The Institute would need to pursue a mixed funding model, albeit with a dependence on donor grants at early stages and when targeting the poorest geographies with very limited ability to pay. Industry funding should also be available, given the importance of getting clear market signals, and, increasingly, country payer and private insurance, all in the context of very strong conflict management rules. A stakeholder board with paying constituents including bilateral donors and large payers (UK, Germany, China, India, Brazil, RSA); philanthropists (BMGF, OPP, CIFF); WHO; industry (from HIC and MIC); and investors (CDC, Bridges, IFC) could be considered, including membership from emerging market payer schemes. The IUI could also consider spinning off self-funded social enterprises to tackle specific functions. For example, one could imagine a social enterprise intermediary between payers and industry to oversee/assist with HTA; use HTA to facilitate price negotiations in a neutral space; and take a small cut of subsequent sales to cover operating costs.
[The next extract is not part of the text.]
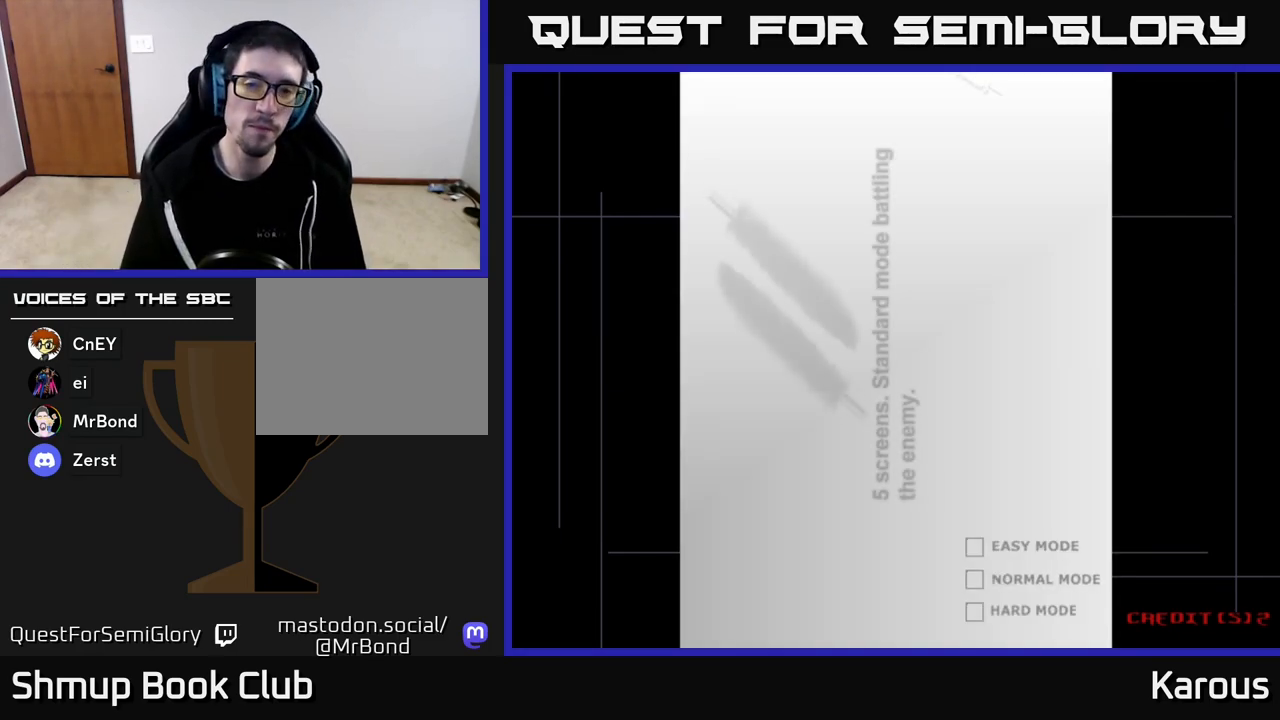
{"buttons": [], "left_stick": "center", "right_stick": "center", "events": [[50, "A", "down"], [150, "A", "up"], [217, "A", "down"], [317, "A", "up"]]}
IUI could be linked with world class universities and with select in-country units incubated in existing institutions (e.g., Africa CDC; regulator networks/NEPAD) with a remit to carry out analyses to inform early pilots including gathering economic and market access data and developing product launch plans for the selected pilots in collaboration with payer entities.

In a crowded, dysfunctional, and likely unsustainable global health innovation ecosystem, payer policy remains an understudied and neglected function within the innovation value chain. By systematically and strategically strengthening payer policy, potentially aided through the establishment of a dedicated Innovation Uptake Institute, the global health community can begin to address some of the deep challenges related to misaligned innovation and low uptake of new and cost-effective products—improving access and health outcomes across LMICs.

We are grateful for helpful feedback and suggestions from Prashant Yadav and Ganesh Ramakrishnan. All errors and omissions are our own.

^[2] See here, here, here and here for some examples.

^[3] India, for example, is beginning to legislate use of HTA in the context of its fast expanding “Modicare.” China has also used basic HTA methods to inform its vast and growing procurement experiment (4+7); it now regularly uses HTAs to inform listing and pricing negotiations with domestic and multinational companies through the Medical Insurance Administration

^[4] See Chalkidou, Yadav, Silverman, and Claxton, 2020 (forthcoming). Value Based Tiered Pricing for UHC: An Idea Worth Revisiting. for further discussion. Discussions on Tiered Pricing especially in the context of co-financing and aid transition are linked with global procurement architecture and market shaping. They are of direct relevance to GFATM and Gavi as well as to DFID and other national aid bodies.

^[5] For a discussion on LMICs see here.

^[6] Alignment with payers (HTA) and regulators (early scientific advice) is of the essence as is learning from early experience of European nations in this space (e.g. see here and here).

^[7] Baumol, W J., 1982. Contestable Markets: An Uprising in the Theory of Industry Structure. American Economic Review.72, 1-15.